Les idées se mirent à fourmiller brutalement dans mon esprit, et je dus m'asseoir à même le sol pour réfléchir. J'en étais presque étourdie. Cette combinaison était tout simplement parfaite, elle irait à merveille dans n'importe quel plat royal !

Folle de joie, je me relevai brusquement pour me mettre à danser sur place, toute seule, au milieu de mon salon de thé fermé. J'avais envie de pleurer, de crier sur tous les toits que j'avais enfin une solution ! Eurêka ! Ce sera la pivoine !

Mon cœur bondissait d'excitation lorsqu'un détail vint soudainement ternir toute ma révélation. Comment allais-je me fournir en essence de pivoine alimentaire en moins de 24h ? Je fis immédiatement une rechute totale de désespoir. Tout était perdu. Il fallait que je fasse de l'essence de pivoine, ce qui prenait plusieurs jours...

Ou alors, je pouvais préparer du sirop avec des fleurs fraîches ! J'avais les alambics pour faire des hydrolats, et l'opération ne prenait que quelques heures !

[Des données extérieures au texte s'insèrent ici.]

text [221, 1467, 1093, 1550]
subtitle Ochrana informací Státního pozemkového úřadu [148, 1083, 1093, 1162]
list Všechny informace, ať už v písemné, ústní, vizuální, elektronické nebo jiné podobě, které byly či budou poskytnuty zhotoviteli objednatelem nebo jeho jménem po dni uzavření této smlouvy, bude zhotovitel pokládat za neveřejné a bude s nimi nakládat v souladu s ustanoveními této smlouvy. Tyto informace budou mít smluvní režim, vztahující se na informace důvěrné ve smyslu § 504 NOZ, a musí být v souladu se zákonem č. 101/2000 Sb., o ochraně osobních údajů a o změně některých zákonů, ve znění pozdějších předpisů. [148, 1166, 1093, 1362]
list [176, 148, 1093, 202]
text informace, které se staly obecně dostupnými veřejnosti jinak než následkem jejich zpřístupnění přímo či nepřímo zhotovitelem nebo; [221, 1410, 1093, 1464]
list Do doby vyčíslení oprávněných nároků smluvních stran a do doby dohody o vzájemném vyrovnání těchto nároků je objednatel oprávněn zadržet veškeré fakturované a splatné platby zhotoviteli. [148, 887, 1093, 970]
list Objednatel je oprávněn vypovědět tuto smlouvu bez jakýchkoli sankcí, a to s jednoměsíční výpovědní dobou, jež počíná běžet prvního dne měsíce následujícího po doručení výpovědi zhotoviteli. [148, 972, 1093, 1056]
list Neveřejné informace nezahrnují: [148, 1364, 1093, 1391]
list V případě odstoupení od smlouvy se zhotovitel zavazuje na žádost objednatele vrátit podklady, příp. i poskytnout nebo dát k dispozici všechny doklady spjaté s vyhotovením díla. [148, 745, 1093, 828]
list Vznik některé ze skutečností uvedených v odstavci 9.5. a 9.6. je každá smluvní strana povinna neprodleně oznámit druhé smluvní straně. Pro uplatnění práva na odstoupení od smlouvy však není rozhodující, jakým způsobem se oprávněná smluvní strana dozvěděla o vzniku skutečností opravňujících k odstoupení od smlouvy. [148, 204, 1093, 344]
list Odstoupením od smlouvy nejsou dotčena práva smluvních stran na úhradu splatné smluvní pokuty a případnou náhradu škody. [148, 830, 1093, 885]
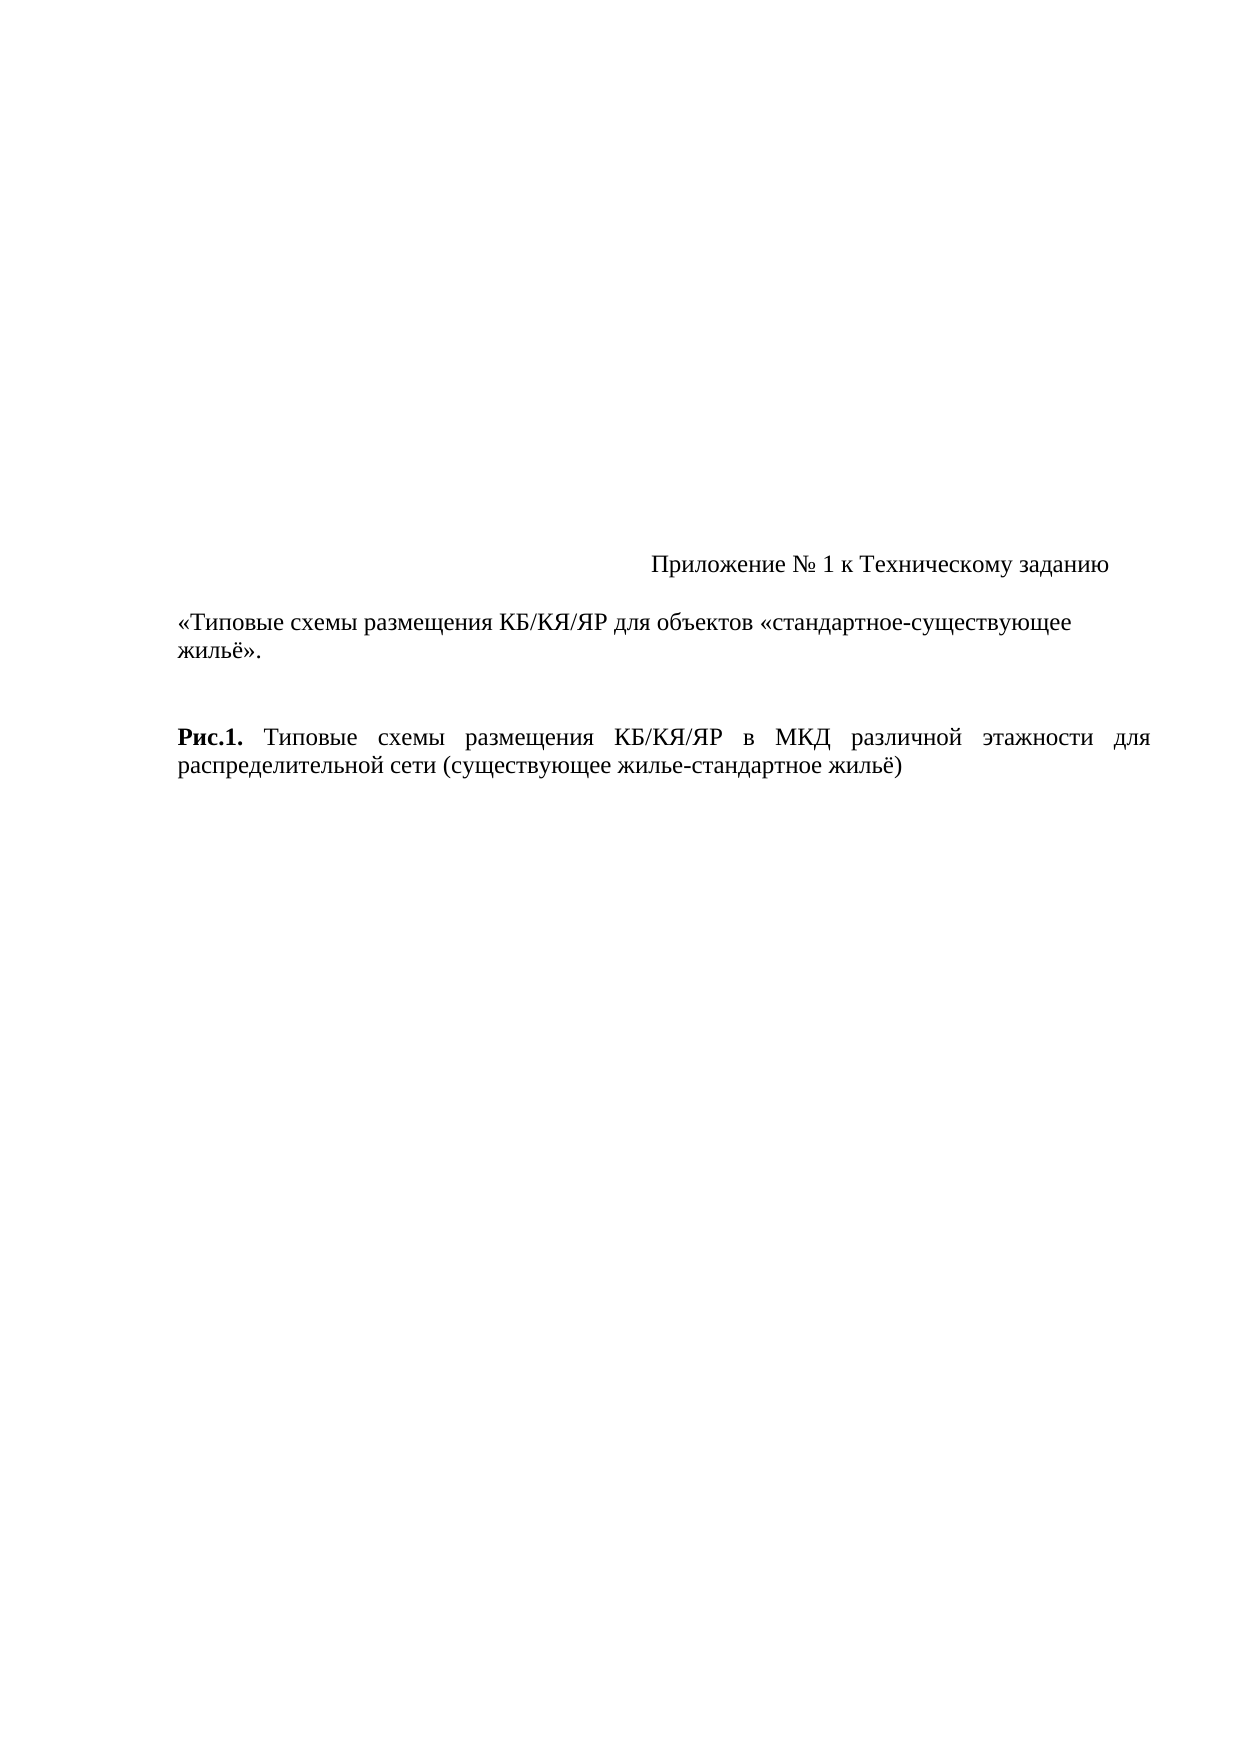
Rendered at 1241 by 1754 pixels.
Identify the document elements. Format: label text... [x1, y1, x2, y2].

text Приложение № 1 к Техническому заданию [635, 549, 1152, 578]
text Рис.1. Типовые схемы размещения КБ/КЯ/ЯР в МКД различной этажности для распределительной сети (существующее жилье-стандартное жильё) [177, 722, 1152, 779]
text «Типовые схемы размещения КБ/КЯ/ЯР для объектов «стандартное-существующее жильё». [177, 607, 1152, 664]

Cette dernière journée fut pour moi la plus éprouvante de toutes. En plus de l'ascenseur émotionnel de ma découverte, il me fallut commander un kilo de fleurs de pivoines chez au moins cinq fleuristes différents pour préparer deux litres de sirop.

À 21h, mes deux bouteilles de liquide rose étaient prêtes, étiquetées, pour passer les contrôles protocolaires du concours, et je n'avais aucun échantillon en quantité suffisante pour faire des essais. Je partirais donc à Buckingham Palace accompagnée seulement d'une idée un peu folle, un accord de saveurs auquel je n'avais même pas goûté.

Mais au point où j'en étais, n'était-ce pas déjà formidable ?

Je savais que mes concurrents allaient passer la nuit à faire et refaire encore leurs desserts, sans savoir quel serait l'ingrédient qui leur serait imposé en plus le lendemain, mais après des semaines d'insomnie et le stress que m'avait apporté ce thème infernal, je n'avais plus l'énergie pour ne rien faire. Ce soir-là, je dormis d'une traite, sans entendre ni les voisins qui ronflaient ni les clochards qui se battaient contre les poubelles.

Je passai une nuit douce, emplie du parfum des pivoines et des souvenirs de Mr Malhotra.